The Quality of Materials

This is a variable aspect of the cost for powder coating. You have a wide range of options, some more expensive than others. If you are looking for a finish that will last longer you will be paying the higher prices.

Bargains are available out there but the materials used will not be of the highest quality and you will find the coating needs retouching more frequently. Over time you will spend more on retouching by opting for a cheaper initial powder coating.

A really cheap job could see your coating show signs of chipping within a few days. At this point you just threw money down the drain and should have paid more to get a treatment that will last.

Your choice of color may also affect the cost of powder coating. With a simple black coating you may pay far less than for a unique color that requires more prep work. It’s all about the complexity of the process so the more that needs to be done the higher your price is going to be.

Qualified Technician

Powder coating is not that easy to do as it does have elements of artistic style but also requires skill and experience. It may seem simple in theory but qualified technicians do these all the time and have learned more about what can go wrong than we will ever know.

If you are looking for a great finish that lasts for a long time you will want to make sure you have the job performed by a qualified technician. Shop around to find a place that has great qualifications and excellent customer reviews.

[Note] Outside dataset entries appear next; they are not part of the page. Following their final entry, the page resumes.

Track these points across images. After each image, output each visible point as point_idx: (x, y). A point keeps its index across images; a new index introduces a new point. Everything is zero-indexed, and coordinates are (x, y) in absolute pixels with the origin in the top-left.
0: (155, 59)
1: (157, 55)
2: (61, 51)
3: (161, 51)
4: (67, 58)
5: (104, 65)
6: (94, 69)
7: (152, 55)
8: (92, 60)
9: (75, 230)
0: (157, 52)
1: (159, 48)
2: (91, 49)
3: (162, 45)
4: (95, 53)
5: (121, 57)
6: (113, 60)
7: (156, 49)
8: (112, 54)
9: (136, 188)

Do not make your decision simply because you find the cheapest place, you will likely regret this when you need to have the rims retouched in a matter of weeks. Quality materials and experienced technicians are the key to a long lasting powder coat.

Can you Powder Coat Your Own Wheels?

Some people may consider trying to powder coat their own rims. Theoretically this would save you money on labor costs which is great. The only problem is you will likely need specialized tools to get this job done correctly.

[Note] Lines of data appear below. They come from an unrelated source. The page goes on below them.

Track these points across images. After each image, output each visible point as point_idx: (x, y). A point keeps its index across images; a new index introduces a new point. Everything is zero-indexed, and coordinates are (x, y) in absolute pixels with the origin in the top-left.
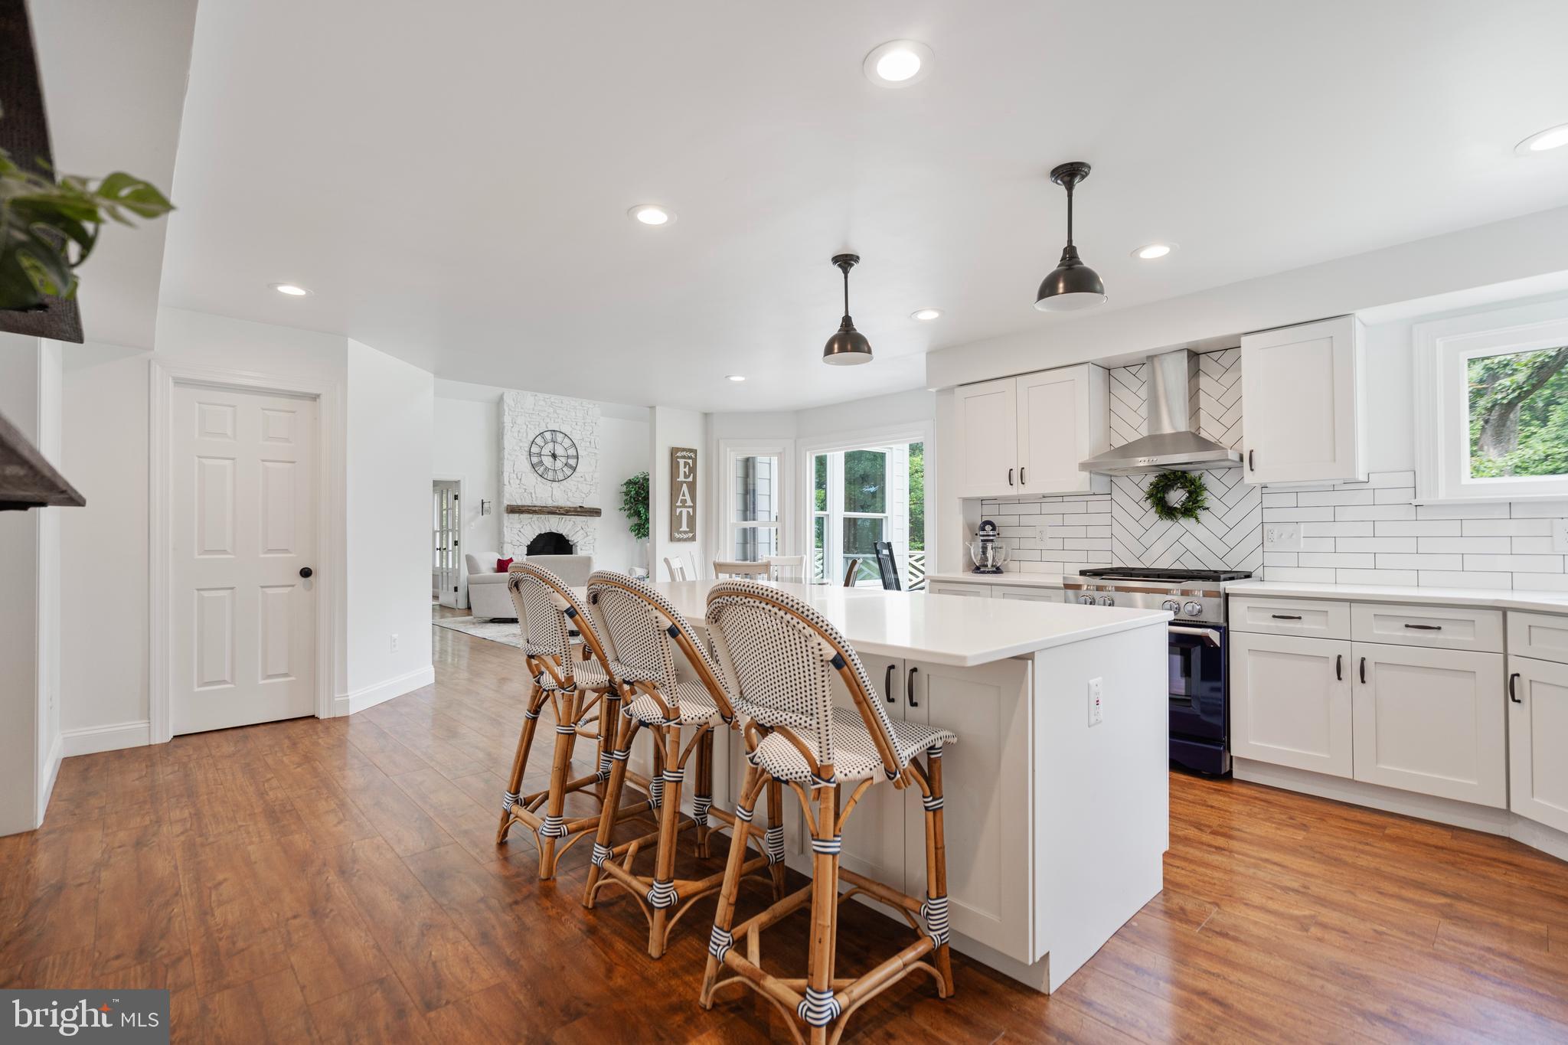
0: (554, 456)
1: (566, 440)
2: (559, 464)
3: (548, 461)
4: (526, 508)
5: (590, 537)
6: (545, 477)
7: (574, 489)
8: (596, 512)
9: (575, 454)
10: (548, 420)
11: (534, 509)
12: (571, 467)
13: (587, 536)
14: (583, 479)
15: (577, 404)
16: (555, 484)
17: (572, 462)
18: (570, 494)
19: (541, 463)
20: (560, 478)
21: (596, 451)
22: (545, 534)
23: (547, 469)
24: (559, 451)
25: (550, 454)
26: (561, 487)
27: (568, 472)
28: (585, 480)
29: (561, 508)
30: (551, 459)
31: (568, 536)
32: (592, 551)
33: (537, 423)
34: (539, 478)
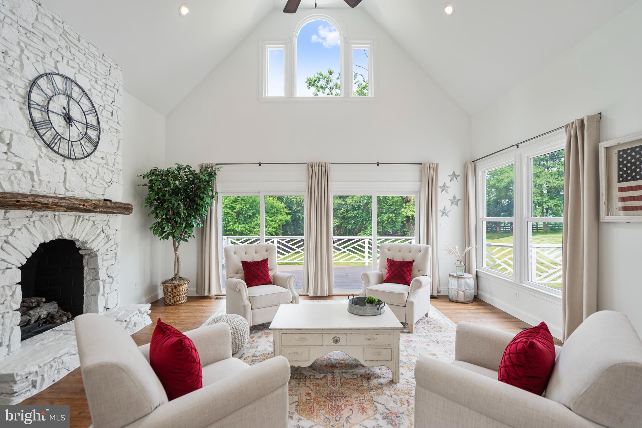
0: (68, 119)
1: (84, 101)
2: (75, 132)
3: (58, 122)
5: (112, 242)
6: (56, 148)
7: (93, 176)
8: (125, 209)
9: (95, 123)
10: (60, 59)
11: (45, 200)
12: (90, 140)
13: (109, 240)
14: (104, 162)
15: (97, 54)
16: (68, 163)
17: (92, 134)
18: (89, 181)
19: (48, 123)
20: (78, 156)
21: (118, 127)
22: (52, 242)
23: (58, 137)
24: (75, 113)
25: (61, 112)
26: (77, 168)
27: (89, 148)
28: (107, 163)
30: (63, 122)
31: (85, 242)
32: (114, 259)
33: (41, 55)
34: (44, 149)
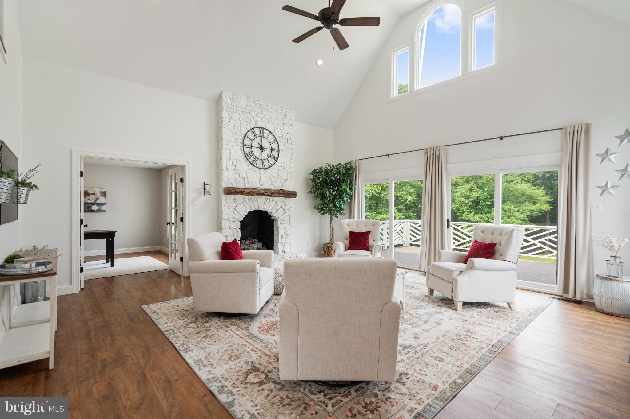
0: (262, 148)
1: (271, 136)
2: (266, 153)
3: (257, 152)
4: (240, 190)
5: (287, 214)
6: (255, 165)
7: (276, 176)
8: (292, 194)
9: (277, 148)
10: (257, 119)
11: (247, 190)
12: (274, 157)
13: (285, 213)
14: (283, 168)
15: (278, 108)
16: (262, 171)
17: (275, 154)
18: (273, 180)
19: (252, 153)
20: (266, 167)
21: (292, 147)
22: (254, 211)
23: (256, 159)
24: (266, 145)
25: (258, 146)
26: (267, 173)
27: (272, 161)
28: (284, 169)
29: (268, 190)
30: (259, 151)
31: (271, 213)
32: (288, 224)
33: (249, 121)
34: (250, 166)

Often you need to heat treat the powder coating which will require an oven. You can not and should not use your home oven for this. Even if the rims fit in there you will end up with residue from the powder coating in your oven and trust me this is not a great seasoning for your next meal.

You may have to buy a specialized oven as well as other supplies to get this job done which can cost in excess of $5000. Now if you plan to do a lot of powder coating this may be deemed an investment but over time you might find that this initial outlay was not at all worth it.

If however you already have access to the tools you need and feel confident you can do this then it is certainly worth trying.

Maintaining Powder Coated Rims

As powder coating your rims is expensive and because they will not last forever you will want to do whatever you can to avoid the need for a retouch too often. With a little extra time for TLC of the rims you will save yourself a little money.

Keep the Wheels Clean and Dry

I know, we can't avoid using our cars so our wheels are likely to get dirty and at times wet. This is unless of course you plan to powder coat and then set the car on a plinth inside just to be looked at. Regular cleaning of your wheel rims with gentle cleaning chemicals and drying will keep them looking good and avoid wear.

Use Sealant

You can add an extra layer of protective sealant to your rims in order to prevent chips to the powder coating and help repel brake dust and other grime. This extra surface will also make the rims easier to wipe clean as it creates a smoother coating.

Keep the Car in the Shade

Direct sunlight can cause a powder coating color to fade rapidly so if you can when parked for extended periods find some shade. A few minutes won't hurt so you need to become a freak about finding shade but if you are parking for a while in the same place consider where the sunlight might hit your wheel rims.


Powder coating can give your wheels a very cool finish and is something to be proud of. This process however is not cheap so you will need to pay for a quality outcome. If you plan to powder coat your own wheels just remember you will probably need expensive equipment and if you do a bad job it will start to look bad very quickly.